Criticizing Russia for interfering in US elections while tacitly looking the other way when the US meddles in other countries’ elections and regimes raises tough questions. The US-based researcher Dov Levin has investigated election interference by the US and the Soviet Union/Russia during the period 1946-2000. Levin counts at least 81 interferences by the US, 36 by Russia. After 2000, the USA has interfered in elections such as in Kenya (2013), Lebanon (2009) and Afghanistan (2009).
He defines election interference as “a costly act which is designed to determine the election results [in favor of] one of the two sides”.
Is the action itself good as long as the intent is ‘good’, and is the intent good as long as we consider the actor to be good? Some seem to argue that American interferences are legitimate due to the liberal foundation on which they are based, despite the occasionally very negative outcomes, such as in Iraq and Libya. The attempt to remove president Karzai from power in Afghanistan in 2009 was, on the other hand, primarily about US self-interests, not a larger moral good.
During the past few years, Norwegian media have also jumped to rash and unfounded conclusions about Russian behavior.
The debate about Storskog in the autumn of 2015 is a clear example. As researchers Lars Rowe and Arild Moe have successfully argued, the accusation that Russian authorities controlled the flow of refugees - as a form of hybrid war - was unfounded. We should keep that debate in mind when we choose to judge Russia for a negative action which it may have had the motivation to do, but without any evidence to substantiate our claims.
As the enemy image has grown stronger, less documentation is apparently required to accuse Russia of transgressions. It does not mean that Russia, for example, is not behind the poisoning of the former spy Sergej Skripal and his daughter in England, but a potential motive cannot automatically be equated with guilt.

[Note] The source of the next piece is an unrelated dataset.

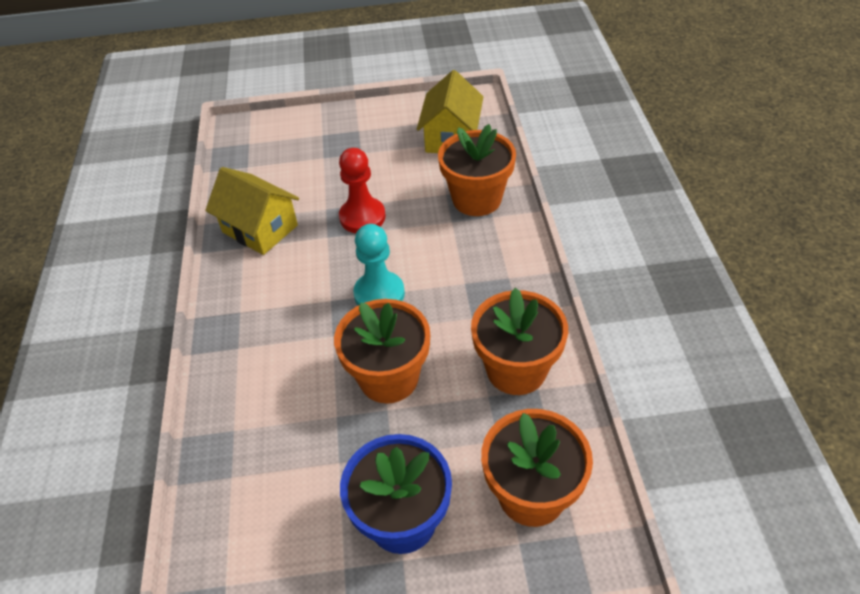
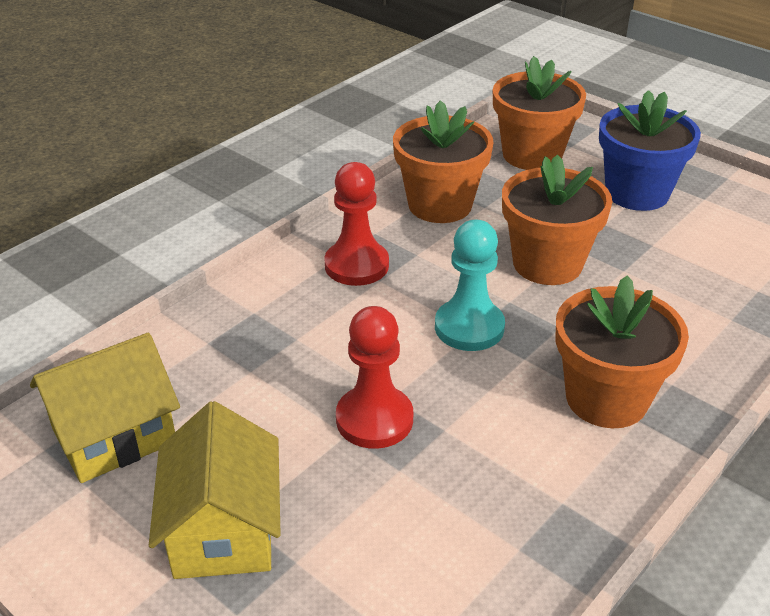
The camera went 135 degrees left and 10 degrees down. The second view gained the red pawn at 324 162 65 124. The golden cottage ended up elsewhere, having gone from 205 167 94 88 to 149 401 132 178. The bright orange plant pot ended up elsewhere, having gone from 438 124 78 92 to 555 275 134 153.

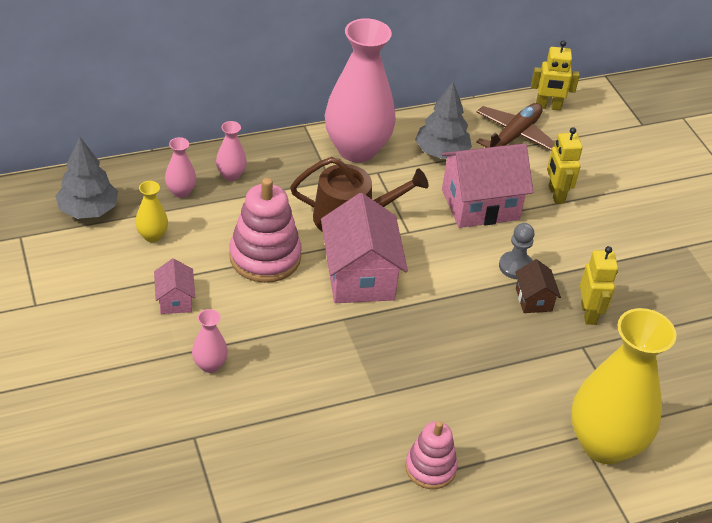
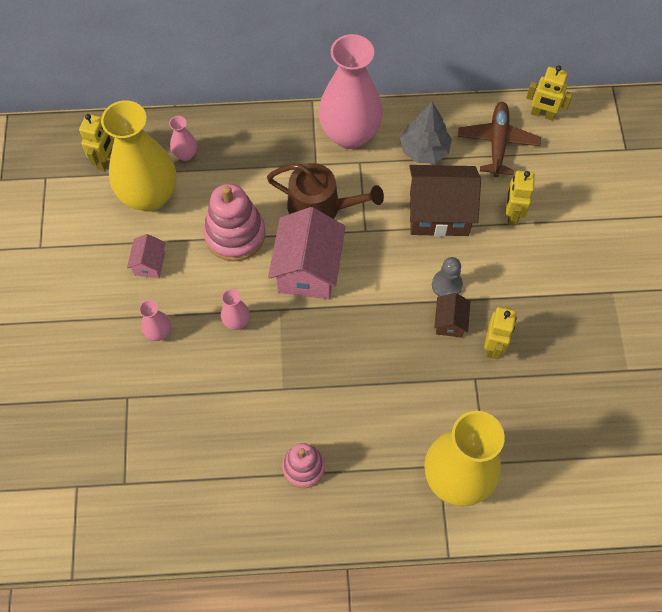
The camera went 20 degrees right and 20 degrees up. The pink tall vase ended up elsewhere, having gone from 216 121 31 60 to 221 289 29 41. Where the ash-grey fir tree stood at 55 137 63 82, the golden toy robot came to stand at 79 114 35 57. What was the pink cottage at 441 144 92 84 turned into the russet cottage at 409 165 72 72. The russet toy plane at 476 103 79 47 ended up facing another way, 45 degrees counterclockwise from before. The size of the golden tall vase at 135 181 33 61 changed by a factor of 2.36.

That said, the authorities aren’t making it any easier for those of us who want to nuance the image of Russian politics.
Russia is currently ranked 148th out of 180 countries on the Reporters without Borders’ annual index of press freedom. Critical journalists are risking their lives. If freedom of speech is a political and/or moral priority, we should be able to criticize. The same goes for the systematic stigmatization of gays, lesbians and other who do not fit into the hetero-normative family idealization.
The regime is moving in an increasingly conservative and authoritarian direction, on par with countries like Turkey.
There is, nevertheless, another important side of Russian foreign policy: the border cooperation. This year, we are celebrating 25 years of the Barents Cooperation. In 2017, the number of border resident cross-border journeys increased by 25.5 percent. Marit Jacobsen of the Barents Secretariat stated that this traffic “shows that people want to be in touch with their neighbors and are curious about each other”.
Our neighbor is perceived differently in the north than in Oslo, where the image of Russia is more tightly linked to the regime and Putin. That is also why the arrest of Frode Berg, a driving force behind the people-to-people cooperation, was all the more disappointing.
I have had the pleasure of spending parts of my childhood in Russia, and many journeys and stays in the years after. Russia has become a part of my identity, and the current enemy image is physically palpable. Criticism of the state’s policies leaks into xenophobia against ordinary Russians. Over the past few years, it has also become more difficult to nuance the representation of Russia in research contexts.
I can only imagine how difficult this enemy image might feel like for those of Russian origins in Norway.